Medium: AI in product design — where we are now in 2026
David Robinson published this article in February 2026 as a deliberate reality check against the more breathless predictions made two years earlier. Where many articles from 2024 described AI as imminent designer replacement, Robinson’s take is more useful: AI absorbed the tedious parts of the workflow and forced the discipline to get serious about design systems.
The piece is structured as a personal account from a working product designer. Robinson covers four areas where AI made a genuine difference: design systems, prototyping, tooling interoperability, and the shifting nature of the blank canvas problem.
On design systems, the change Robinson describes is structural. Design systems are no longer built primarily for the humans who implement them. They are built for the AI tools that read them. If component tokens are not machine-readable, if component logic is not documented in a way that an LLM can parse, the design system stops being usable for AI-assisted generation. This is a concrete change that has altered how design system teams write documentation and structure component libraries.
On prototyping, Robinson finds the prompt-to-prototype path genuinely useful for early-stage exploration. Figma Make and similar tools can generate a working wireframe from a description in the time it previously took to pick a font. He is clear that this output is not finished work — it is a starting point. The designer’s job shifts from blank-canvas creation to evaluation, selection, and refinement. That shift is real and saves time, but it also demands that the designer maintain enough craft knowledge to recognize what the AI got wrong.
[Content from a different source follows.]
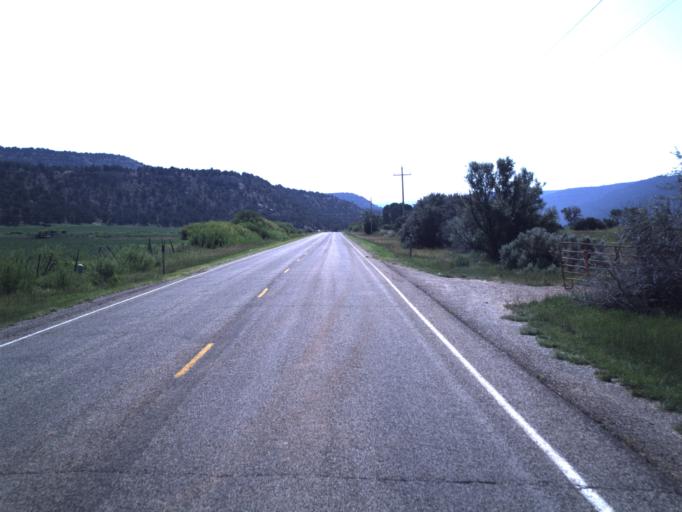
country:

The interoperability section covers something that was a genuine friction point in 2024: tools that could not share context. By early 2026, Robinson describes AI tools that are meaningfully connected. Generating a FigJam diagram from a Claude conversation, or pushing Figma component data into a coding assistant, now works without manual export steps. The workflow is still not frictionless, but the gaps have narrowed enough to matter.
Robinson closes with a principle that runs through the whole piece: the design teams that thrive are those that know when to generate, when to refine, and when to step in with judgment that machines cannot replicate. The article is well-suited to mid-level and senior product designers who want an honest account of where the day-to-day work stands in 2026.